In order for the women to return safely to their homes, the task force will be educating their communities on basic human rights, the law, and domestic violence. Educators have already been taking the families to the witch camps to show them how the women are living, and discussing the rationality of the beliefs.

For example, Gariba explains, accused witches are made to drink a concoction that is said to take away their power before they are banished. She argues it is against a person’s human rights to make them consume a questionable, and potentially harmful, substance against their will.

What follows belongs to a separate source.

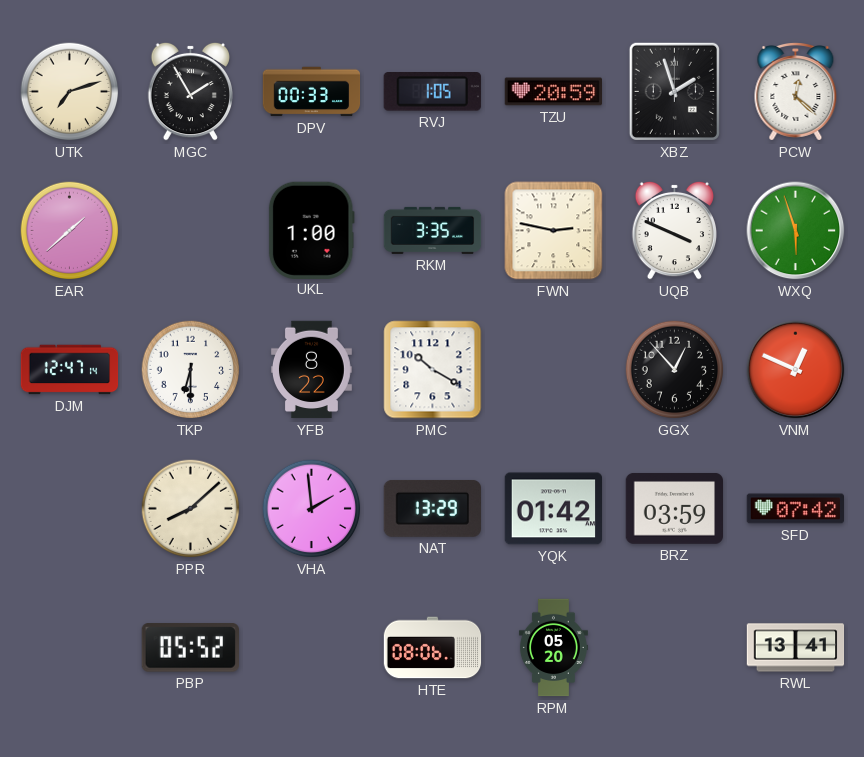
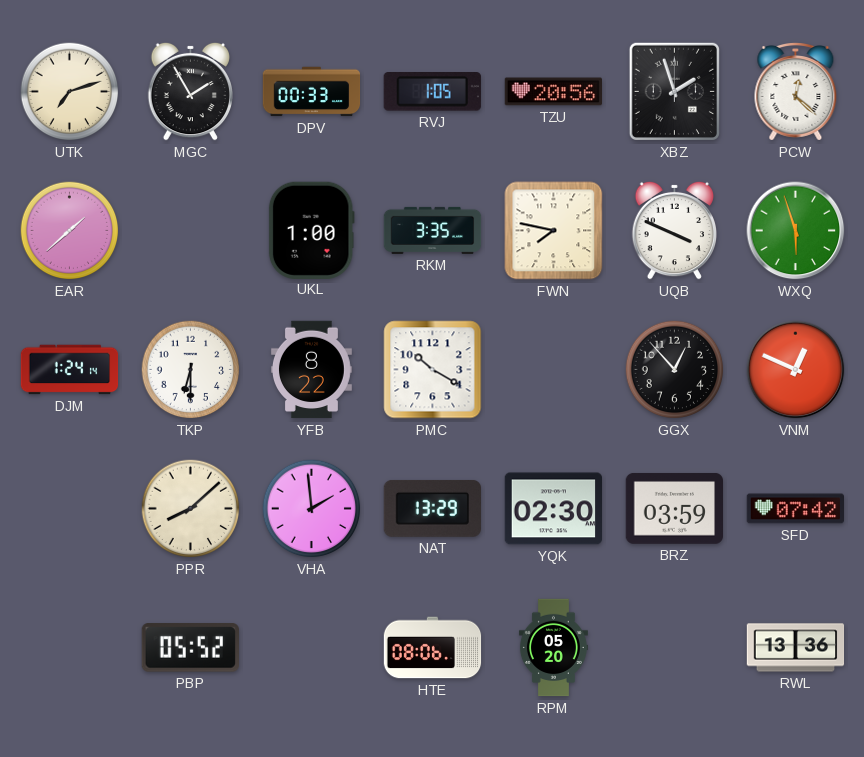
TZU: 20:59 -> 20:56
FWN: 2:47 -> 7:47
DJM: 12:47 -> 1:24
YQK: 01:42 -> 02:30
RWL: 13:41 -> 13:36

Despite consuming the drink, the women are still forced to leave, which makes no sense, according to Gariba, since the witch’s powers are supposed to be neutralized.

Educating communities has been making some gains in the reintegration process, and Gariba says the women’s security is the ministry’s primary concern. She says they also intend to make the women comfortable enough in the camps so that they do not die from exposure, but not enough so that they will not want to go back home.

“These people are human beings. There’s no point in leaving them there.”